■ **ACTION ITEM**
Copy word for word the part of the rows that opens with the line containing "POMPE ROTATIVE EN ALUMINIUM, POUR" and runs through the end of the rows, leaving the pictures out of your answer.

Top of SOURCE MATERIAL

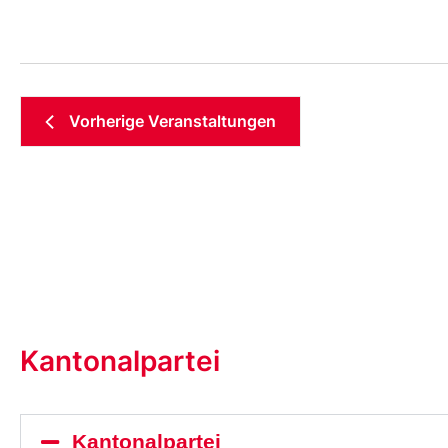
Vorherige
Veranstaltungen
Kantonalpartei
Kantonalpartei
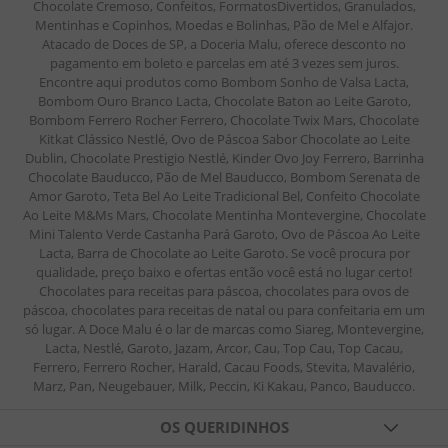
Chocolate Cremoso, Confeitos, FormatosDivertidos, Granulados,
Mentinhas e Copinhos, Moedas e Bolinhas, Pão de Mel e Alfajor.
Atacado de Doces de SP, a Doceria Malu, oferece desconto no
pagamento em boleto e parcelas em até 3 vezes sem juros.
Encontre aqui produtos como Bombom Sonho de Valsa Lacta,
Bombom Ouro Branco Lacta, Chocolate Baton ao Leite Garoto,
Bombom Ferrero Rocher Ferrero, Chocolate Twix Mars, Chocolate
Kitkat Clássico Nestlé, Ovo de Páscoa Sabor Chocolate ao Leite
Dublin, Chocolate Prestigio Nestlé, Kinder Ovo Joy Ferrero, Barrinha
Chocolate Bauducco, Pão de Mel Bauducco, Bombom Serenata de
Amor Garoto, Teta Bel Ao Leite Tradicional Bel, Confeito Chocolate
Ao Leite M&Ms Mars, Chocolate Mentinha Montevergine, Chocolate
Mini Talento Verde Castanha Pará Garoto, Ovo de Páscoa Ao Leite
Lacta, Barra de Chocolate ao Leite Garoto. Se você procura por
qualidade, preço baixo e ofertas então você está no lugar certo!
Chocolates para receitas para páscoa, chocolates para ovos de
páscoa, chocolates para receitas de natal ou para confeitaria em um
só lugar. A Doce Malu é o lar de marcas como Siareg, Montevergine,
Lacta, Nestlé, Garoto, Jazam, Arcor, Cau, Top Cau, Top Cacau,
Ferrero, Ferrero Rocher, Harald, Cacau Foods, Stevita, Mavalério,
Marz, Pan, Neugebauer, Milk, Peccin, Ki Kakau, Panco, Bauducco.
OS QUERIDINHOS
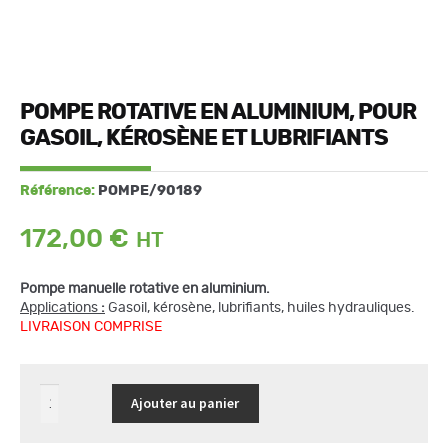
POMPE ROTATIVE EN ALUMINIUM, POUR
GASOIL, KÉROSÈNE ET LUBRIFIANTS
Référence:
POMPE/90189
172,00
€
Pompe manuelle rotative en aluminium.
Applications
:
Gasoil, kérosène, lubrifiants, huiles hydrauliques.
LIVRAISON COMPRISE
quantité
Ajouter au panier
de
Pompe
rotative
en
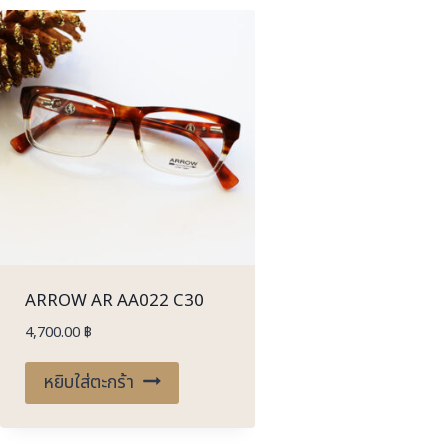
ARROW AR AA022 C30
4,700.00
฿
หยิบใส่ตะกร้า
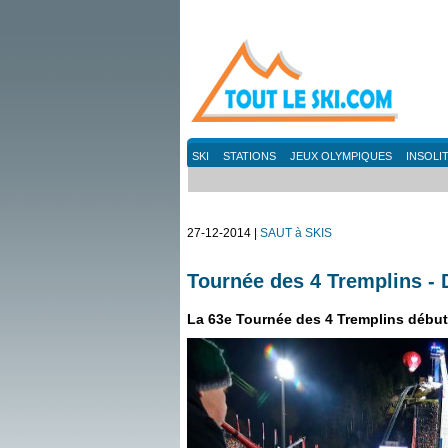
SKI
STATIONS
JEUX OLYMPIQUES
INSOLI
27-12-2014 |
SAUT à SKIS
Tournée des 4 Tremplins 
La 63e Tournée des 4 Tremplins début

Bottom of SOURCE MATERIAL

■ **FINISHED TASK**
POMPE ROTATIVE EN ALUMINIUM, POUR
GASOIL, KÉROSÈNE ET LUBRIFIANTS
Référence:
POMPE/90189
172,00
€
Pompe manuelle rotative en aluminium.
Applications
:
Gasoil, kérosène, lubrifiants, huiles hydrauliques.
LIVRAISON COMPRISE
quantité
Ajouter au panier
de
Pompe
rotative
en
ARROW AR AA022 C30
4,700.00
฿
หยิบใส่ตะกร้า
SKI
STATIONS
JEUX OLYMPIQUES
INSOLI
27-12-2014 |
SAUT à SKIS
Tournée des 4 Tremplins 
La 63e Tournée des 4 Tremplins début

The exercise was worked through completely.